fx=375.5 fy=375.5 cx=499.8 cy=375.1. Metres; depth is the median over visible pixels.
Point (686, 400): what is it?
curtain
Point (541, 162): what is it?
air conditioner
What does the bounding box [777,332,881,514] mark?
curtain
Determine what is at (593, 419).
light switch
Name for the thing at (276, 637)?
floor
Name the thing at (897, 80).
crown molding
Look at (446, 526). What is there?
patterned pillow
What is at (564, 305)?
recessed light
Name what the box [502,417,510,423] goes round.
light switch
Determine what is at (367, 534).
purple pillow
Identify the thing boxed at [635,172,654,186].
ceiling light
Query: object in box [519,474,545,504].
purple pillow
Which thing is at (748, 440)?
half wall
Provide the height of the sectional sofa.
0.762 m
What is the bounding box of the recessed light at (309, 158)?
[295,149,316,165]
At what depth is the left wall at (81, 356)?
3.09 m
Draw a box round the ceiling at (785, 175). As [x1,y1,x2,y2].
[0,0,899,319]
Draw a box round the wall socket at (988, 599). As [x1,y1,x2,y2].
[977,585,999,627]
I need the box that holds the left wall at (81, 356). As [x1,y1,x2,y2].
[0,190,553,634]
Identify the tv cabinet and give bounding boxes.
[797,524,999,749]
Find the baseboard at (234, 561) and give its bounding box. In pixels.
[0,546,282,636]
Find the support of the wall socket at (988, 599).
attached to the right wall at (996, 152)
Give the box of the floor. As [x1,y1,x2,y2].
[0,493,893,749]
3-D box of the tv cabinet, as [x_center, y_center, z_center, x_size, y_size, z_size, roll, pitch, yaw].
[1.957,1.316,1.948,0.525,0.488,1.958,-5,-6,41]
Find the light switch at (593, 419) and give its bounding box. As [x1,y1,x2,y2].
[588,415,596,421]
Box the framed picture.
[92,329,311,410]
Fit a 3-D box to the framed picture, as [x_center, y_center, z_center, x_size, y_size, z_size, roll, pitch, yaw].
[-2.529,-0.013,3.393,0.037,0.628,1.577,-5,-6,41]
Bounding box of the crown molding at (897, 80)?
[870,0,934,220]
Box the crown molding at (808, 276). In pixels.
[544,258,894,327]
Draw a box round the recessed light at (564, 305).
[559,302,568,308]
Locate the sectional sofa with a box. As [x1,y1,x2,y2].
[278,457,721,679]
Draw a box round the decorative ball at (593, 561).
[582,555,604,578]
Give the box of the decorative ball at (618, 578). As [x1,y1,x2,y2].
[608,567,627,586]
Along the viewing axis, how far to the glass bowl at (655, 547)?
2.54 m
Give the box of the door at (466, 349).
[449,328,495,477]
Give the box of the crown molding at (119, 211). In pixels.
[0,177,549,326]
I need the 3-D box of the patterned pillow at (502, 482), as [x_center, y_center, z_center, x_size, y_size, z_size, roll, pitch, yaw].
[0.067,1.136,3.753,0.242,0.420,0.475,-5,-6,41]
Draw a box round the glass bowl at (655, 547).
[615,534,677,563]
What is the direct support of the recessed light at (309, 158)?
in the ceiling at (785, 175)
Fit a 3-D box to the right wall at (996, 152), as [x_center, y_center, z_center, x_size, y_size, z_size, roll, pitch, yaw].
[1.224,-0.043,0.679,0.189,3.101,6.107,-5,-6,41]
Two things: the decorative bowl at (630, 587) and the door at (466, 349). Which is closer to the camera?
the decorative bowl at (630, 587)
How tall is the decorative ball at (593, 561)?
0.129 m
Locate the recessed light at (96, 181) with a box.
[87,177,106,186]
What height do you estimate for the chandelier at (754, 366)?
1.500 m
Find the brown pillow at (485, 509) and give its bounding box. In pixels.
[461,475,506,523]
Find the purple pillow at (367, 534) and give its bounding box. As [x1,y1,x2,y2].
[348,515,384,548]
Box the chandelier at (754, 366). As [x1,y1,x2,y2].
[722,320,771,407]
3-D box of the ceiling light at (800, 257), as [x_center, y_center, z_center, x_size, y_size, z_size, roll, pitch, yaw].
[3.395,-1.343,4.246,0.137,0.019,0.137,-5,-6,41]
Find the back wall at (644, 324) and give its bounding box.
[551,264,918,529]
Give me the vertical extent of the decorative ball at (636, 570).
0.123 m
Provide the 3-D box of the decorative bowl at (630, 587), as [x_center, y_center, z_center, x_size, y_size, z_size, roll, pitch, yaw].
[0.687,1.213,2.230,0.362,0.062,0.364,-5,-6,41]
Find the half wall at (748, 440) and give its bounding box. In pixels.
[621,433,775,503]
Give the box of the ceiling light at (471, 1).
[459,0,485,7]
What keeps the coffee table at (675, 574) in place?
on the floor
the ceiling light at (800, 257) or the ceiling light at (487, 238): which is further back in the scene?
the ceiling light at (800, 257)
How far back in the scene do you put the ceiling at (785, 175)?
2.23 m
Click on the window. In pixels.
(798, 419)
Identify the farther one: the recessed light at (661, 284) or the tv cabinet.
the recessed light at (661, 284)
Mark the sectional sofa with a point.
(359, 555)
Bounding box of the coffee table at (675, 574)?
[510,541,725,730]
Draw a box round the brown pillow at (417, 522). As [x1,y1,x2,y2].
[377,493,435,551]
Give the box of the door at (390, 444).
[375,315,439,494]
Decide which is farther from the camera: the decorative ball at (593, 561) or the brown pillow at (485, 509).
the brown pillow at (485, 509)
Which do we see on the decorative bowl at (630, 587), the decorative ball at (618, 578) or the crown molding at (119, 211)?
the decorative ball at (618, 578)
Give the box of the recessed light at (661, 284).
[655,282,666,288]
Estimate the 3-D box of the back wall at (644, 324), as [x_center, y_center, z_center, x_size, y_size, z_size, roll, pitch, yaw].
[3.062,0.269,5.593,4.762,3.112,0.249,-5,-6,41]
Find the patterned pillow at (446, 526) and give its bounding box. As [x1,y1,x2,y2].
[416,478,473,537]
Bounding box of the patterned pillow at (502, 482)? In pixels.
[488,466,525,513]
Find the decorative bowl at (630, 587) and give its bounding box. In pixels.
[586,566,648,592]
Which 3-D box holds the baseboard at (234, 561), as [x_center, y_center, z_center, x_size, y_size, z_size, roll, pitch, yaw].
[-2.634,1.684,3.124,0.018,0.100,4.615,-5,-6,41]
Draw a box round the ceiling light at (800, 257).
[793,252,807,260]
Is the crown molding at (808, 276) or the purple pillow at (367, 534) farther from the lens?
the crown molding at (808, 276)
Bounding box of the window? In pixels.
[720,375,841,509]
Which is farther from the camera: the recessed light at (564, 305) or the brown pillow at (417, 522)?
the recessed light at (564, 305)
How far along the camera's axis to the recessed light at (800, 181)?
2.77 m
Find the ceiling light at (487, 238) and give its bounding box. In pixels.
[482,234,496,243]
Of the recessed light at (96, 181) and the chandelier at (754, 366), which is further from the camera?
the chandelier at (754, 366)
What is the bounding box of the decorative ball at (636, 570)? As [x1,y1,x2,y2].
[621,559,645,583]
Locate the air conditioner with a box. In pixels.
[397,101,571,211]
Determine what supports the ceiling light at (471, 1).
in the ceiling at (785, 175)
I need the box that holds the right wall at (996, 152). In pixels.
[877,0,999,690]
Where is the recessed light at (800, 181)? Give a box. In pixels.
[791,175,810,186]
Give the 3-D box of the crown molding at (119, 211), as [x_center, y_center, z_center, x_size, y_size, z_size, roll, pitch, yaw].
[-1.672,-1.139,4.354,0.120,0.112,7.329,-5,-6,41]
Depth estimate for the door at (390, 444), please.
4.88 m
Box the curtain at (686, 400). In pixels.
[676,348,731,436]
******************************
Task to carry out:
Line by line, the listing above is to be transcribed exactly.

Exercise answer:
fx=375.5 fy=375.5 cx=499.8 cy=375.1. Metres; depth is the median over visible pixels.
Point (686, 400): what is it?
curtain
Point (541, 162): what is it?
air conditioner
What does the bounding box [777,332,881,514] mark?
curtain
Determine what is at (593, 419).
light switch
Name for the thing at (276, 637)?
floor
Name the thing at (897, 80).
crown molding
Look at (446, 526). What is there?
patterned pillow
What is at (564, 305)?
recessed light
Name what the box [502,417,510,423] goes round.
light switch
Determine what is at (367, 534).
purple pillow
Identify the thing boxed at [635,172,654,186].
ceiling light
Query: object in box [519,474,545,504].
purple pillow
Which thing is at (748, 440)?
half wall
Provide the height of the sectional sofa.
0.762 m
What is the bounding box of the recessed light at (309, 158)?
[295,149,316,165]
At what depth is the left wall at (81, 356)?
3.09 m
Draw a box round the ceiling at (785, 175). As [x1,y1,x2,y2].
[0,0,899,319]
Draw a box round the wall socket at (988, 599). As [x1,y1,x2,y2].
[977,585,999,627]
I need the box that holds the left wall at (81, 356). As [x1,y1,x2,y2].
[0,190,553,634]
Identify the tv cabinet and give bounding boxes.
[797,524,999,749]
Find the baseboard at (234, 561) and give its bounding box. In pixels.
[0,546,282,636]
Find the support of the wall socket at (988, 599).
attached to the right wall at (996, 152)
Give the box of the floor. As [x1,y1,x2,y2].
[0,493,893,749]
3-D box of the tv cabinet, as [x_center, y_center, z_center, x_size, y_size, z_size, roll, pitch, yaw].
[1.957,1.316,1.948,0.525,0.488,1.958,-5,-6,41]
Find the light switch at (593, 419) and give its bounding box. As [x1,y1,x2,y2].
[588,415,596,421]
Box the framed picture.
[92,329,311,410]
Fit a 3-D box to the framed picture, as [x_center, y_center, z_center, x_size, y_size, z_size, roll, pitch, yaw].
[-2.529,-0.013,3.393,0.037,0.628,1.577,-5,-6,41]
Bounding box of the crown molding at (897, 80)?
[870,0,934,220]
Box the crown molding at (808, 276). In pixels.
[544,258,894,327]
Draw a box round the recessed light at (564, 305).
[559,302,568,308]
Locate the sectional sofa with a box. As [x1,y1,x2,y2].
[278,457,721,679]
Draw a box round the decorative ball at (593, 561).
[582,555,604,578]
Give the box of the decorative ball at (618, 578). As [x1,y1,x2,y2].
[608,567,627,586]
Along the viewing axis, how far to the glass bowl at (655, 547)?
2.54 m
Give the box of the door at (466, 349).
[449,328,495,477]
Give the box of the crown molding at (119, 211). In pixels.
[0,177,549,326]
I need the 3-D box of the patterned pillow at (502, 482), as [x_center, y_center, z_center, x_size, y_size, z_size, roll, pitch, yaw].
[0.067,1.136,3.753,0.242,0.420,0.475,-5,-6,41]
Draw a box round the glass bowl at (655, 547).
[615,534,677,563]
What is the direct support of the recessed light at (309, 158)?
in the ceiling at (785, 175)
Fit a 3-D box to the right wall at (996, 152), as [x_center, y_center, z_center, x_size, y_size, z_size, roll, pitch, yaw].
[1.224,-0.043,0.679,0.189,3.101,6.107,-5,-6,41]
Two things: the decorative bowl at (630, 587) and the door at (466, 349). Which is closer to the camera?
the decorative bowl at (630, 587)
How tall is the decorative ball at (593, 561)?
0.129 m
Locate the recessed light at (96, 181) with a box.
[87,177,106,186]
What height do you estimate for the chandelier at (754, 366)?
1.500 m
Find the brown pillow at (485, 509) and give its bounding box. In pixels.
[461,475,506,523]
Find the purple pillow at (367, 534) and give its bounding box. As [x1,y1,x2,y2].
[348,515,384,548]
Box the chandelier at (754, 366). As [x1,y1,x2,y2].
[722,320,771,407]
3-D box of the ceiling light at (800, 257), as [x_center, y_center, z_center, x_size, y_size, z_size, roll, pitch, yaw].
[3.395,-1.343,4.246,0.137,0.019,0.137,-5,-6,41]
Find the back wall at (644, 324) and give its bounding box.
[551,264,918,529]
Give me the vertical extent of the decorative ball at (636, 570).
0.123 m
Provide the 3-D box of the decorative bowl at (630, 587), as [x_center, y_center, z_center, x_size, y_size, z_size, roll, pitch, yaw].
[0.687,1.213,2.230,0.362,0.062,0.364,-5,-6,41]
Find the half wall at (748, 440) and give its bounding box. In pixels.
[621,433,775,503]
Give the box of the ceiling light at (471, 1).
[459,0,485,7]
What keeps the coffee table at (675, 574) in place?
on the floor
the ceiling light at (800, 257) or the ceiling light at (487, 238): which is further back in the scene?
the ceiling light at (800, 257)
How far back in the scene do you put the ceiling at (785, 175)?
2.23 m
Click on the window. In pixels.
(798, 419)
Identify the farther one: the recessed light at (661, 284) or the tv cabinet.
the recessed light at (661, 284)
Mark the sectional sofa with a point.
(359, 555)
Bounding box of the coffee table at (675, 574)?
[510,541,725,730]
Draw a box round the brown pillow at (417, 522). As [x1,y1,x2,y2].
[377,493,435,551]
Give the box of the door at (390, 444).
[375,315,439,494]
Decide which is farther from the camera: the decorative ball at (593, 561) or the brown pillow at (485, 509).
the brown pillow at (485, 509)
Which do we see on the decorative bowl at (630, 587), the decorative ball at (618, 578) or the crown molding at (119, 211)?
the decorative ball at (618, 578)
Give the box of the recessed light at (661, 284).
[655,282,666,288]
Estimate the 3-D box of the back wall at (644, 324), as [x_center, y_center, z_center, x_size, y_size, z_size, roll, pitch, yaw].
[3.062,0.269,5.593,4.762,3.112,0.249,-5,-6,41]
Find the patterned pillow at (446, 526) and give its bounding box. As [x1,y1,x2,y2].
[416,478,473,537]
Bounding box of the patterned pillow at (502, 482)? In pixels.
[488,466,525,513]
Find the decorative bowl at (630, 587) and give its bounding box. In pixels.
[586,566,648,592]
Which 3-D box holds the baseboard at (234, 561), as [x_center, y_center, z_center, x_size, y_size, z_size, roll, pitch, yaw].
[-2.634,1.684,3.124,0.018,0.100,4.615,-5,-6,41]
Draw a box round the ceiling light at (800, 257).
[793,252,807,260]
Is the crown molding at (808, 276) or the purple pillow at (367, 534) farther from the lens?
the crown molding at (808, 276)
Bounding box of the window? In pixels.
[720,375,841,509]
Which is farther from the camera: the recessed light at (564, 305) or the brown pillow at (417, 522)?
the recessed light at (564, 305)
How far along the camera's axis to the recessed light at (800, 181)?
2.77 m
Find the ceiling light at (487, 238) and give its bounding box. In pixels.
[482,234,496,243]
Of the recessed light at (96, 181) and the chandelier at (754, 366), which is further from the camera?
the chandelier at (754, 366)
What is the bounding box of the decorative ball at (636, 570)? As [x1,y1,x2,y2].
[621,559,645,583]
Locate the air conditioner with a box. In pixels.
[397,101,571,211]
Determine what supports the ceiling light at (471, 1).
in the ceiling at (785, 175)
I need the box that holds the right wall at (996, 152). In pixels.
[877,0,999,690]
Where is the recessed light at (800, 181)? Give a box. In pixels.
[791,175,810,186]
Give the 3-D box of the crown molding at (119, 211), as [x_center, y_center, z_center, x_size, y_size, z_size, roll, pitch, yaw].
[-1.672,-1.139,4.354,0.120,0.112,7.329,-5,-6,41]
Depth estimate for the door at (390, 444), please.
4.88 m
Box the curtain at (686, 400). In pixels.
[676,348,731,436]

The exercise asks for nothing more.